Calquence (acalabrutinib), a treatment for mantle cell lymphoma (MCL) patients who have failed at least one prior therapy, reduced tumor burden in four of five patients in a Phase 2 clinical trial, with responses lasting a median 26 months, AstraZeneca and Acerta Pharma reported.
The findings were presented at the recent American Society of Hematology (ASH) 2018 Meeting, in San Diego, in a poster titled “Long-Term Follow-up of Acalabrutinib Monotherapy in Patients with Relapsed/Refractory Mantle Cell Lymphoma.”
Calquence is a highly selective and potent inhibitor of Bruton tyrosine kinase, a B-cell protein whose activity is abnormally increased in certain types of non-Hodgkin’s lymphoma, including MCL.
In October 2017, the treatment received accelerated approval in the U.S. for MCL patients given at least one prior line of therapy, after promising response rates seen in the ACE-LY-004 Phase 2 trial (NCT02213926).
The trial included 124 patients, median age 64 years, who had received one to five prior treatments for their condition. Participants were given Calquence 100 mg twice daily until their disease worsened or they experienced signs of severe toxicity.
Initial data, collected after a median follow-up of 15.2 months, showed that 81% of patients responded to Calquence — 40% who had complete responses — and 9% of patients had their disease stabilized, amounting to a total disease control rate of 90%.
Now, researchers reported updated data from ACE-LY-004, after patients were followed for a median of two years and two months.

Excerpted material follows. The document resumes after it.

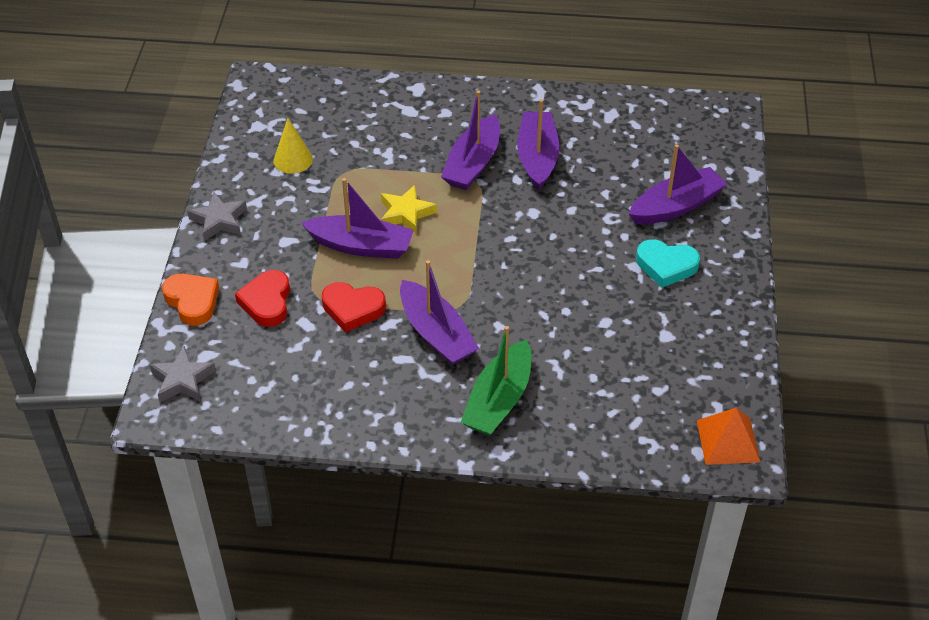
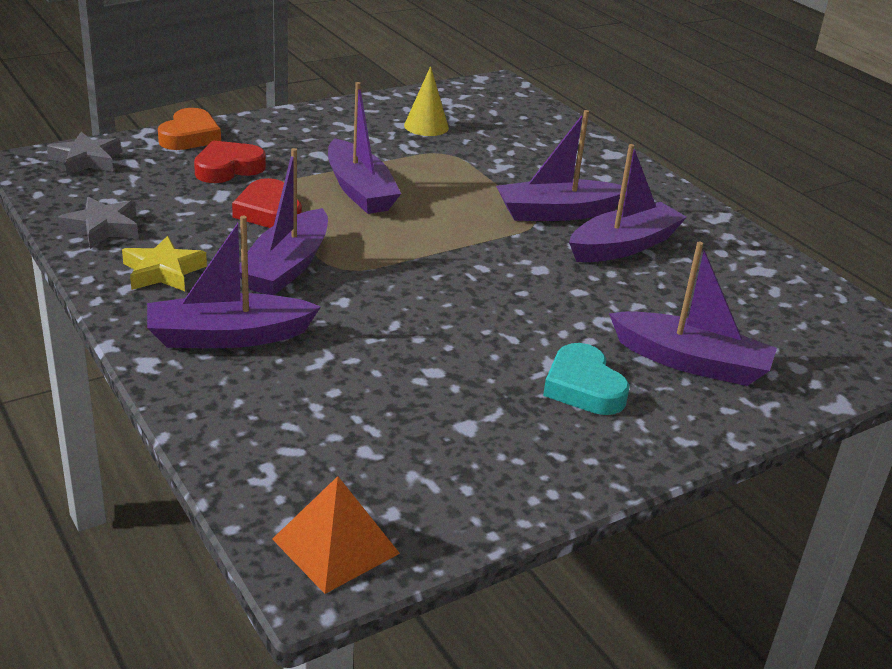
camera: 50 degrees right, 15 degrees down
(219, 220) = (304, 118): grey star -> grey star (102, 228)
(406, 213) = (435, 199): yellow star -> yellow star (163, 272)
(499, 400) = (228, 336): green boat -> purple boat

Response rates closely matched those reported previously, with 81% of patients responding to the treatment, including 43% who had complete responses and 38% partial responses. Responses lasted a median of 26 months, and 40% of patients were still receiving treatment with Calquence at the time of the analysis.
Patients lived 20 months without seeing their disease worsening, researchers reported. Also, while more than half of patients remained alive at the time of data cutoff, researchers estimate that the median overall survival at two years was 72%.
The most common adverse events were headache, diarrhea, fatigue, cough, and muscle pain, which were mostly mild to moderate in severity. Severe or life-threatening adverse events included anemia, low levels of neutrophils, and pneumonia. Ten patients discontinued treatment and six died of adverse reactions, but none of the fatalities was considered related to treatment.
“Response to acalabrutinib remained consistent during long-term (>24-month) follow-up, including high response rates, median PFS of [20] months, and a median [overall survival] that has not yet been reached, confirming efficacy in patients with relapsed/refractory MCL,” researchers concluded. “The [adverse events] profile was largely similar to earlier reporting, with limited additional safety events observed with an additional year of follow-up.”
“It’s encouraging to see the sustained duration of response in the updated analysis and the safety profile of acalabrutinib maintained consistently over time in MCL patients,” Michael L. Wang, MD, principal investigator of the ACE-LY-004 MCL trial, said in a press release.
“As we gain more and more experience with this therapy, its importance as a treatment option for relapsed or refractory MCL is being more fully realized across the clinical and patient community,” said Wang, a professor in the department of lymphoma/myeloma at the University of Texas MD Anderson Cancer Center.